8 Meteorological and fire behavioural lessons learned from the Aberfeldy Fire (Victoria) on 17 January 2013

Tuesday, 5 May 2015
Lake Minnetonka (Crowne Plaza Minneapolis Northstar)
Robert JB Fawcett, Centre for Australian Weather and Climate Research, Melbourne, Vic, Australia; and T. Wells, C. Yeo, and W. Thurston

Rapid fire spread occurred unexpectedly near Aberfeldy in eastern Victoria (Australia) on the evening of 17 January 2013, threatening to impact the catchment of Lake Thomson, the largest water supply for the city of Melbourne. The fire is believed to have begun around 11:30am. In the first 16 hours it spread 30 km to the southeast and burned 20,000 ha. A south-westerly wind change lead to a further 25,000 ha being burned in only eight hours.

Analysis of the fire has identified meteorological, fuel and topographical aspects contributing to the fire spread and has raised awareness of bias factors for the operators of fire prediction models. The findings point to the benefits fire agencies gain from working closely with their national meteorological service in joint efforts to predict bushfire behaviour.

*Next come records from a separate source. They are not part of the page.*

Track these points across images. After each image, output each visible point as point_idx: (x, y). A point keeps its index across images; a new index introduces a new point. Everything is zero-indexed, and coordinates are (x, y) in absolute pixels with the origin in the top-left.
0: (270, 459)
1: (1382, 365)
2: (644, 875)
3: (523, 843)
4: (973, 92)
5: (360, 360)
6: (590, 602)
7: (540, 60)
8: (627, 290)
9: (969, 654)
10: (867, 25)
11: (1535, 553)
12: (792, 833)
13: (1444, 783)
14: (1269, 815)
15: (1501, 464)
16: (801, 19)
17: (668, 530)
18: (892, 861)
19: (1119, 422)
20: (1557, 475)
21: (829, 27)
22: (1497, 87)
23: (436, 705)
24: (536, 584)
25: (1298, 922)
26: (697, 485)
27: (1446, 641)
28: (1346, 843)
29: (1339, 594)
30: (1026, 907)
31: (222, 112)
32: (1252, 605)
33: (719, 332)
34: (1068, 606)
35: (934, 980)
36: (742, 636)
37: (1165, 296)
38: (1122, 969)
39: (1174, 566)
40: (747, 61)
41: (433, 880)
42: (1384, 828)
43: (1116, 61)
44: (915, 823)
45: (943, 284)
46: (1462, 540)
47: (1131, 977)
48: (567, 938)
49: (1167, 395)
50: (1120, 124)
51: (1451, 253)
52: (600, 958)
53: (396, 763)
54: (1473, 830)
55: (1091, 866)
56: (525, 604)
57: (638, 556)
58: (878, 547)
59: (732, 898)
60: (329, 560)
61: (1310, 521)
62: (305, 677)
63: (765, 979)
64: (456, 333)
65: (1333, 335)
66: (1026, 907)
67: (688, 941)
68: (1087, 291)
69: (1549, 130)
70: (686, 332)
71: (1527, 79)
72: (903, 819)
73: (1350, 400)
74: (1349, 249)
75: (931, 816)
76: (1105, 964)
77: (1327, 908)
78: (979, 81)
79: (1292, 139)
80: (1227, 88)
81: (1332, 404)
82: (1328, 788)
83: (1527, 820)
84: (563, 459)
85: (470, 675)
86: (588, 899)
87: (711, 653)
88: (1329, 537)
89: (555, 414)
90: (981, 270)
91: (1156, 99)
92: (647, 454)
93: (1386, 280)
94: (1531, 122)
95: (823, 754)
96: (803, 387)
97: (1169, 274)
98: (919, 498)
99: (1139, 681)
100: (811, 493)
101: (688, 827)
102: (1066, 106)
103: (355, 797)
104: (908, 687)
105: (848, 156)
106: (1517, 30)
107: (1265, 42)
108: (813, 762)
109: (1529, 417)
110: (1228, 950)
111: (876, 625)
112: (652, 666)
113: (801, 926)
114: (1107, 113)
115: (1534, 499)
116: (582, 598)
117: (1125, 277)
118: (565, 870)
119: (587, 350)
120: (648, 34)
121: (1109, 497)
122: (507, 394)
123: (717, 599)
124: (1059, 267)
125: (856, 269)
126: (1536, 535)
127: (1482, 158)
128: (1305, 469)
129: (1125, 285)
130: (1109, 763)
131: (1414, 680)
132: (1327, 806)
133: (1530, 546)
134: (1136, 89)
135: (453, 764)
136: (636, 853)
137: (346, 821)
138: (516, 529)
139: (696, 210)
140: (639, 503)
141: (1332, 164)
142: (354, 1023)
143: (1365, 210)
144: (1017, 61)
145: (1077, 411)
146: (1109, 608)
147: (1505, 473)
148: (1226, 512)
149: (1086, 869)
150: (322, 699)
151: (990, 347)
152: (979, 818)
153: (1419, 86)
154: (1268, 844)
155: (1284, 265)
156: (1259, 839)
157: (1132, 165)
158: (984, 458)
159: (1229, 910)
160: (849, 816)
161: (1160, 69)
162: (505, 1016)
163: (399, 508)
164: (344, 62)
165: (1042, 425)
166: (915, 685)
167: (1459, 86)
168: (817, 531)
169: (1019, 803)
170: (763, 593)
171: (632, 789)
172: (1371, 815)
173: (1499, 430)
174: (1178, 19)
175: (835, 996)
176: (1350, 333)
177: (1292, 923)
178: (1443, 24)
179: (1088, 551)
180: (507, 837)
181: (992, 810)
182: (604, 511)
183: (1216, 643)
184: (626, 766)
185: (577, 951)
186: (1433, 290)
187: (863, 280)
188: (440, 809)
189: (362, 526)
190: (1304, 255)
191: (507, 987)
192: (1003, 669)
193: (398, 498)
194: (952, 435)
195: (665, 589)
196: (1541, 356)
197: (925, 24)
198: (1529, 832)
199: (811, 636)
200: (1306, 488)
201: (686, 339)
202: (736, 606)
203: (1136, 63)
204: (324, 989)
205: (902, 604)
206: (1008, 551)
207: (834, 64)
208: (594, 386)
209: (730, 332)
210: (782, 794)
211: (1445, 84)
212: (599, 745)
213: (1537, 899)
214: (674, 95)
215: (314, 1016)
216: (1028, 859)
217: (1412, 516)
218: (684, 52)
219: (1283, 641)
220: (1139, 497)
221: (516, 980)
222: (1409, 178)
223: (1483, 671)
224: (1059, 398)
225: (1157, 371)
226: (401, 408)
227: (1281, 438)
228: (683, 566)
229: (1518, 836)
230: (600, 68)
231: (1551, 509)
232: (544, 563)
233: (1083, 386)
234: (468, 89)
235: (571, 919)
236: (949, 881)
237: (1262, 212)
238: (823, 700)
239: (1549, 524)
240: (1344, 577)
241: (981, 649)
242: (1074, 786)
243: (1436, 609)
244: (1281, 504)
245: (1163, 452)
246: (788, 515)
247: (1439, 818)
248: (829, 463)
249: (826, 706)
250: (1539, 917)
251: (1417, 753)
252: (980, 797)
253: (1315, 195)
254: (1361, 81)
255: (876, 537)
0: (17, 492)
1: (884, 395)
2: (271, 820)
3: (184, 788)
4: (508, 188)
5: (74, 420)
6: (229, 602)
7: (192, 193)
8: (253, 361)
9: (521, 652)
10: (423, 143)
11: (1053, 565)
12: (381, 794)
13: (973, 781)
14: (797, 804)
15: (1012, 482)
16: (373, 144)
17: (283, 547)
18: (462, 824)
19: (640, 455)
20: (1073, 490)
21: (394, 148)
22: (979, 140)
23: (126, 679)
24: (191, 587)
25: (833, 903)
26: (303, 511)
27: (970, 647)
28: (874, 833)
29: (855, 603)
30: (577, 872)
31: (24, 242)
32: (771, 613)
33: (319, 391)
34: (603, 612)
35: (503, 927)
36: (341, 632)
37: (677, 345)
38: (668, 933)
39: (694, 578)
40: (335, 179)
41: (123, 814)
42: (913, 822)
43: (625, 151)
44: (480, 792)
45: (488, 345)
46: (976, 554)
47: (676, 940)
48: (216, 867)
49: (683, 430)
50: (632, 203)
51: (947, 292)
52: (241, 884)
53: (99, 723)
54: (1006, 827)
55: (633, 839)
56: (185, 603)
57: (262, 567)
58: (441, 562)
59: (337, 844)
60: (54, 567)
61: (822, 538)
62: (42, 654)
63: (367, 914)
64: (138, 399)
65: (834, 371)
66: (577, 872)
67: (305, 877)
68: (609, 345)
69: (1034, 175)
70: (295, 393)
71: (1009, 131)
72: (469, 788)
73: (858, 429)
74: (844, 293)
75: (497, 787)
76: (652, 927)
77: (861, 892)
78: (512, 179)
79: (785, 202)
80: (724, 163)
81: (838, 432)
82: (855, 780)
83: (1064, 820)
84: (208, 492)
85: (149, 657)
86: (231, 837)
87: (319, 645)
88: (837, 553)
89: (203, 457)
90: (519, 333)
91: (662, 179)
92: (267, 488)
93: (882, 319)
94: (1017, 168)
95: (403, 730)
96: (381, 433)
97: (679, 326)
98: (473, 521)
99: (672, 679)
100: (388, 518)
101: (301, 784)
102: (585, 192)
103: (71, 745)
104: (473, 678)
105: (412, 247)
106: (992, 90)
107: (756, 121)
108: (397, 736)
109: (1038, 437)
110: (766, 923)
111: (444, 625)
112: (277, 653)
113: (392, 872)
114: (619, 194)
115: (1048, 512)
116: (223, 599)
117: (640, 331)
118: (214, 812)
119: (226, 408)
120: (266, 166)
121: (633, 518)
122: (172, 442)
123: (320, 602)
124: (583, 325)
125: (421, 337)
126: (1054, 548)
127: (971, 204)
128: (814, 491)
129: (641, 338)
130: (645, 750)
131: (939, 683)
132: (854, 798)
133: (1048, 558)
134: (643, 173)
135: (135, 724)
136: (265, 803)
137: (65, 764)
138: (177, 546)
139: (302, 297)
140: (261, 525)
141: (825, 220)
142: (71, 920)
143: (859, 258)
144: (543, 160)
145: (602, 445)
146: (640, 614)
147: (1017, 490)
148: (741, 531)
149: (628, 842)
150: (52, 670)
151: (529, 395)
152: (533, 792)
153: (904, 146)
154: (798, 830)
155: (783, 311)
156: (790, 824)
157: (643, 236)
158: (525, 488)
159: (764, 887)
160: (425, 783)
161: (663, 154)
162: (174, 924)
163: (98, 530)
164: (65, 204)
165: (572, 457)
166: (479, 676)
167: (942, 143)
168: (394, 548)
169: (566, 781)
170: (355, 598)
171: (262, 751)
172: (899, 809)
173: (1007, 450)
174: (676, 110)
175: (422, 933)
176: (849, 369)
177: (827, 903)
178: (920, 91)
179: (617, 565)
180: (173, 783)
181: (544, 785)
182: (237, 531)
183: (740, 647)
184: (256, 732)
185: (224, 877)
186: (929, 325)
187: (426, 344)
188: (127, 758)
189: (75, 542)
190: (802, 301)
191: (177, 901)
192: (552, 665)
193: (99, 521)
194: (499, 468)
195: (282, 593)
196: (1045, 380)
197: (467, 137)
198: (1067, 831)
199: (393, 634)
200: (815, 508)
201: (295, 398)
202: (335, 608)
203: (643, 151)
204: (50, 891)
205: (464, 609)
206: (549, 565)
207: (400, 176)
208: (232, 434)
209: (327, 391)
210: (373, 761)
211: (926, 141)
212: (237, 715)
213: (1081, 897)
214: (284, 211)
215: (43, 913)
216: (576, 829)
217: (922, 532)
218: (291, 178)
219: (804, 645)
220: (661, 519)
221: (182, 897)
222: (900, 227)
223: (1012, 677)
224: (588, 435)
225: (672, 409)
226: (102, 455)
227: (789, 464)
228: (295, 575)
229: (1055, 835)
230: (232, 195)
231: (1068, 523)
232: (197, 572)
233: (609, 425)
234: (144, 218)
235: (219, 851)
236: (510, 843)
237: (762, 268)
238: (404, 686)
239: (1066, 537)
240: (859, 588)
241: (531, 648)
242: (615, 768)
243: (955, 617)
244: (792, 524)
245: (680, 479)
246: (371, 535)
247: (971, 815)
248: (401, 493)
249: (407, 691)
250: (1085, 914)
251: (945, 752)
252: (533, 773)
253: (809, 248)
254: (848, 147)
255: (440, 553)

Three aspects of this fire are particularly interesting: (i) much of the most rapid fire spread occurred overnight, (ii) much of the area burnt encompassed terrain with slopes greater than 20°, and (iii) fires with similar characteristics have occurred in the region before.

We present the results of high-resolution numerical weather prediction modelling of the weather for this event, using the Bureau of Meteorology's ACCESS model which incorporates the UK Met Office's Unified Model as its atmospheric component.